#### Records excerpted from a collection:
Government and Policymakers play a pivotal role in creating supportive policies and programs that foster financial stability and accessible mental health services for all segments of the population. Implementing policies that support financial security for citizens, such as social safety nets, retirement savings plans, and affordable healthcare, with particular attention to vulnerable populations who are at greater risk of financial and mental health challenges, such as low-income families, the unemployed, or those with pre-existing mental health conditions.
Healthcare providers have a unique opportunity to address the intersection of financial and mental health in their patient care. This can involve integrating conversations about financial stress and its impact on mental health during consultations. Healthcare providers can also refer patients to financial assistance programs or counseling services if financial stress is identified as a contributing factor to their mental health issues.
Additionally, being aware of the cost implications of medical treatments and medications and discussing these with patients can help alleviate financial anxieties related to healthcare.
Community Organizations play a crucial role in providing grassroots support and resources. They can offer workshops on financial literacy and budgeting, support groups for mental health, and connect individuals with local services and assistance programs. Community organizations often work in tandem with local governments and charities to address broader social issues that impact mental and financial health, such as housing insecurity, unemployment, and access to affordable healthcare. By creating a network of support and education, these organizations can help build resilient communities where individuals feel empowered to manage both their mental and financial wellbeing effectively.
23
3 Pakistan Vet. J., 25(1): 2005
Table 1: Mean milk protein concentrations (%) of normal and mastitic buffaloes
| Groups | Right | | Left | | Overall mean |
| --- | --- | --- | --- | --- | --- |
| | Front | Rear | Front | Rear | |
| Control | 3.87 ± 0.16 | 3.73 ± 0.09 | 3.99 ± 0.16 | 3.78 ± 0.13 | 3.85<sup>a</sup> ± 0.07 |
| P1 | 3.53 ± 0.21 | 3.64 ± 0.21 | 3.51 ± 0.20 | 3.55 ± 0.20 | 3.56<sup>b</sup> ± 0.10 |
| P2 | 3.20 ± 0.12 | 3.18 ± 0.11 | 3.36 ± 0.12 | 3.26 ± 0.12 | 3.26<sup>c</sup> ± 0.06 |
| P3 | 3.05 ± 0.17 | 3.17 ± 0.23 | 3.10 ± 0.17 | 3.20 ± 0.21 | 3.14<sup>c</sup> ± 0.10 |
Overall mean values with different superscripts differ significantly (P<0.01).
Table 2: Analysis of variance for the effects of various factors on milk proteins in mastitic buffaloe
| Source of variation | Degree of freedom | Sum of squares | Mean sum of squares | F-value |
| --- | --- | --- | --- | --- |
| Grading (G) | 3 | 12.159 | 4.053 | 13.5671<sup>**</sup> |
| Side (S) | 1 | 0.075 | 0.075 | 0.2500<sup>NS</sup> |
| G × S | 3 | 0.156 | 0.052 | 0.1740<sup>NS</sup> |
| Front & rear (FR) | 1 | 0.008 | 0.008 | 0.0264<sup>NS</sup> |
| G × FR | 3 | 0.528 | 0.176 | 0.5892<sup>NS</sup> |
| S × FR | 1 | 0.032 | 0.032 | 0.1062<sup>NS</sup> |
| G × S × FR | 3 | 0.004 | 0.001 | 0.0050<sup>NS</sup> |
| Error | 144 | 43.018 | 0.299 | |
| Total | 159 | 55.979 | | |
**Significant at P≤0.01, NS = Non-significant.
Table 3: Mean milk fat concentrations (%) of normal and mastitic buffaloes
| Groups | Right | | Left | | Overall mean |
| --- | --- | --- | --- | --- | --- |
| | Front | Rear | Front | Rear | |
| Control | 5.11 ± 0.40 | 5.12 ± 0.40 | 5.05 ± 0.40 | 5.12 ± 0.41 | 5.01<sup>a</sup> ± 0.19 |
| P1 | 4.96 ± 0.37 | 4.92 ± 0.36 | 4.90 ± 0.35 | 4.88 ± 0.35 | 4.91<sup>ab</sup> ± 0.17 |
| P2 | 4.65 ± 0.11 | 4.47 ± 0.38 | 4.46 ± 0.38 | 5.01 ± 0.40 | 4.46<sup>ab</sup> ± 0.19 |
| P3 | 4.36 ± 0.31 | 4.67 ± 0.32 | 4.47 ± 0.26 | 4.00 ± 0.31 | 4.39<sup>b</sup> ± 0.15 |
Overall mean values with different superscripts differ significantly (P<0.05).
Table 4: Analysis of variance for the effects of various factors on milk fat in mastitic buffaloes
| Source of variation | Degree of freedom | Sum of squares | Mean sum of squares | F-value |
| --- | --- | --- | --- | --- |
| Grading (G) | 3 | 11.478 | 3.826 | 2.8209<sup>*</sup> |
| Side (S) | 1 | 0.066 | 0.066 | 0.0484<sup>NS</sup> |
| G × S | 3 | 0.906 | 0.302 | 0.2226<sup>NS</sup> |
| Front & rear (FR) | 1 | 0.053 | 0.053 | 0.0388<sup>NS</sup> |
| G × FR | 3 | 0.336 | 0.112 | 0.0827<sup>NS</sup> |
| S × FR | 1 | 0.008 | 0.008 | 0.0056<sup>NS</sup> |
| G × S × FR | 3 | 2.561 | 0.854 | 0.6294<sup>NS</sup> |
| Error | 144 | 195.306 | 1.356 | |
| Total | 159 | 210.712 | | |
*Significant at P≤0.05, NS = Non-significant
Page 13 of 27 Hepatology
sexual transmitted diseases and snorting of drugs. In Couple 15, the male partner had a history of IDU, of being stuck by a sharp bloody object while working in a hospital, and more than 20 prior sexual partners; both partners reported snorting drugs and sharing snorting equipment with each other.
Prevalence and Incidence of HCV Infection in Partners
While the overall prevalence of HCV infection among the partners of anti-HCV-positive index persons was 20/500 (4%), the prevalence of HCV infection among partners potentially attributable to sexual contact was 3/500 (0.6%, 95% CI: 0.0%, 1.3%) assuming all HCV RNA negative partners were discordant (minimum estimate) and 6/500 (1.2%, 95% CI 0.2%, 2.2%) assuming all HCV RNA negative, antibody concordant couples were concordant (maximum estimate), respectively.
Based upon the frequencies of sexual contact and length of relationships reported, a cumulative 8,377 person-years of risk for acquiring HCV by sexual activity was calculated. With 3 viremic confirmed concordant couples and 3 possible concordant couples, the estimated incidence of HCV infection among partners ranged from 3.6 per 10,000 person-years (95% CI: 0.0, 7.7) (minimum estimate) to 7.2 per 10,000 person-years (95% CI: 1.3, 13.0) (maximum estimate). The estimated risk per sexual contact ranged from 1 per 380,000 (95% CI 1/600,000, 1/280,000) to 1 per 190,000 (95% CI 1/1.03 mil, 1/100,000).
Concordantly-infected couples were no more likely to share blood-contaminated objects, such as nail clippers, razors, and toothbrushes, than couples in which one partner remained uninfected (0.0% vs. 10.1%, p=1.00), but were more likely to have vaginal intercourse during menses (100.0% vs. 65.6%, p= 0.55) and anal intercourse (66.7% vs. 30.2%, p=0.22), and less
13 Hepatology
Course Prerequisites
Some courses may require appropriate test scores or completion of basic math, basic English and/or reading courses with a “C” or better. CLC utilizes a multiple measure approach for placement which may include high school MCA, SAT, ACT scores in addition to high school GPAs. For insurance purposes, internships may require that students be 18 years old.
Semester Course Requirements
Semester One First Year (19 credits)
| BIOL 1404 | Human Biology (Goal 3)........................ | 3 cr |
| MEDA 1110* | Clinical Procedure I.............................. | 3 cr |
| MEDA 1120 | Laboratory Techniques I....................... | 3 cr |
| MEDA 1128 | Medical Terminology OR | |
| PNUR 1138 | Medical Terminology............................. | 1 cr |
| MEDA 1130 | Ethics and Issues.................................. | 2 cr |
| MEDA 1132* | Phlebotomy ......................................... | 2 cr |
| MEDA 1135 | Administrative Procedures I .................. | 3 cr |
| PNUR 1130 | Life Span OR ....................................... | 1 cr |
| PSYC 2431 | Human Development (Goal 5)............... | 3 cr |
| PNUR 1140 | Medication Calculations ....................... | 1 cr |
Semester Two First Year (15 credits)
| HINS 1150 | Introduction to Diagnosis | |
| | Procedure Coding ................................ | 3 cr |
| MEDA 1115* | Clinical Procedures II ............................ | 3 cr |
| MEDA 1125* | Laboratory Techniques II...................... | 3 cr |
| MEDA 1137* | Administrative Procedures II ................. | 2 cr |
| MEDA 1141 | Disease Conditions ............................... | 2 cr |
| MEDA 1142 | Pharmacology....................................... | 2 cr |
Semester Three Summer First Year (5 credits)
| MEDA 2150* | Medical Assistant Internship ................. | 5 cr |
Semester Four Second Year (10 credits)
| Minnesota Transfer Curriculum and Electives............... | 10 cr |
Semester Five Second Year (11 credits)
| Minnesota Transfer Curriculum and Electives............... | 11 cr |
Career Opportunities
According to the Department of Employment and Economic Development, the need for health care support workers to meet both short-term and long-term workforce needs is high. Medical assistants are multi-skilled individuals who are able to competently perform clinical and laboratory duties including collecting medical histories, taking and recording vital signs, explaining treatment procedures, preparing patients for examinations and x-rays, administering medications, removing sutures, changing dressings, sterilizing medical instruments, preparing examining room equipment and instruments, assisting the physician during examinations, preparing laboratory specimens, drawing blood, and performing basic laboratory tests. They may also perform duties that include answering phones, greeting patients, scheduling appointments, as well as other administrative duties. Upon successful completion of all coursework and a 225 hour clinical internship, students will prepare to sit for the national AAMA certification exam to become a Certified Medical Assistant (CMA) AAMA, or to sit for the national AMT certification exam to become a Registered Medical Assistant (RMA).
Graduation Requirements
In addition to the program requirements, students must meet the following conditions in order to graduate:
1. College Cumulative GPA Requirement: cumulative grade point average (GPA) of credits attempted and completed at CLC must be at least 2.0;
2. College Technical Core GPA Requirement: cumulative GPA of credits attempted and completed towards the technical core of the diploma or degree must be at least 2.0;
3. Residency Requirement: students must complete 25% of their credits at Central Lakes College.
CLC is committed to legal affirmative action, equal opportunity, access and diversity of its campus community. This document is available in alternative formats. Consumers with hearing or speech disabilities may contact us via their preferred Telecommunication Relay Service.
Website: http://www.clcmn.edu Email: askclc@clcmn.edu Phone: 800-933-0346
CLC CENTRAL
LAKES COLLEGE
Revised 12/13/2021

#### What you should do:
In the data above, which lines lie between the line with "Electives............... | 10 cr |" and the line with "Career Opportunities", inclusive? Print those lines exactly and nothing else.

#### Task answer:
| Minnesota Transfer Curriculum and Electives............... | 10 cr |
Semester Five Second Year (11 credits)
| Minnesota Transfer Curriculum and Electives............... | 11 cr |
Career Opportunities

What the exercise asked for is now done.